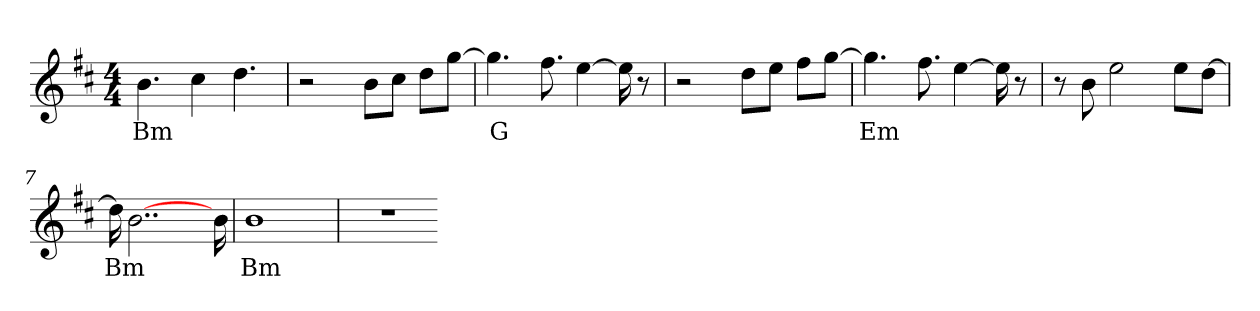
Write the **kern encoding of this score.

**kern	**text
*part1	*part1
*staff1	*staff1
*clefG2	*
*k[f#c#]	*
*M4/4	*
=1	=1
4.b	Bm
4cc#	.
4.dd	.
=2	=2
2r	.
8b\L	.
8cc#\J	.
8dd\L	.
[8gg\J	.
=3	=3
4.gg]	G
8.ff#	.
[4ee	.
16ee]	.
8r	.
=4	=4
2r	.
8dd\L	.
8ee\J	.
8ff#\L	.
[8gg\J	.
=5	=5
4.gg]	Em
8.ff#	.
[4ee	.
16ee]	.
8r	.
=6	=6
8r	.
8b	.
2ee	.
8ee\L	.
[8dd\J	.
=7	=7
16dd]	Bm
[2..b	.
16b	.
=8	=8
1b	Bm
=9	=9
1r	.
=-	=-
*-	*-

______

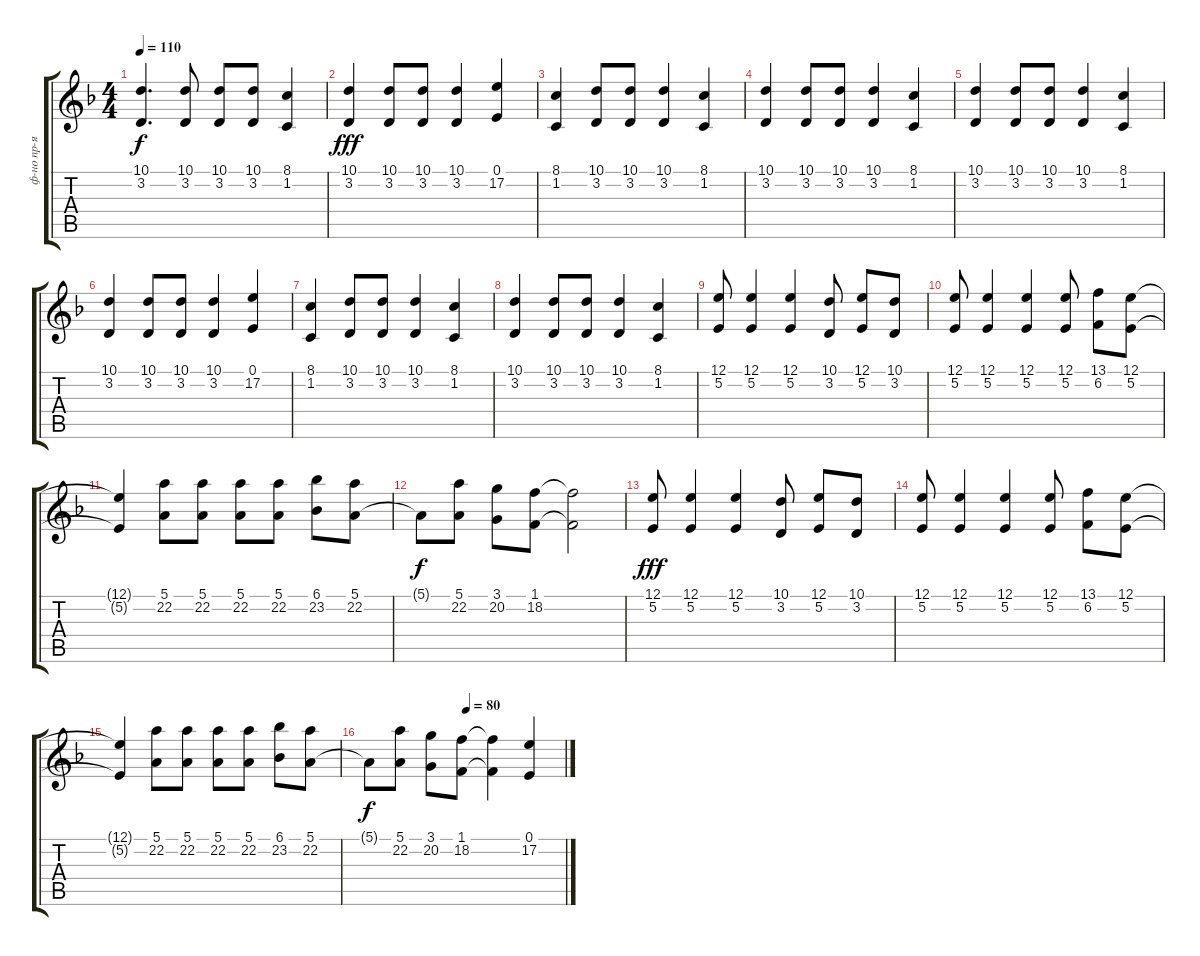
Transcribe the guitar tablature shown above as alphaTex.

______

**Task:**
List every line of the records above that contains the string "kern".

**Exercise solution:**
Write the **kern encoding of this score.
**kern	**text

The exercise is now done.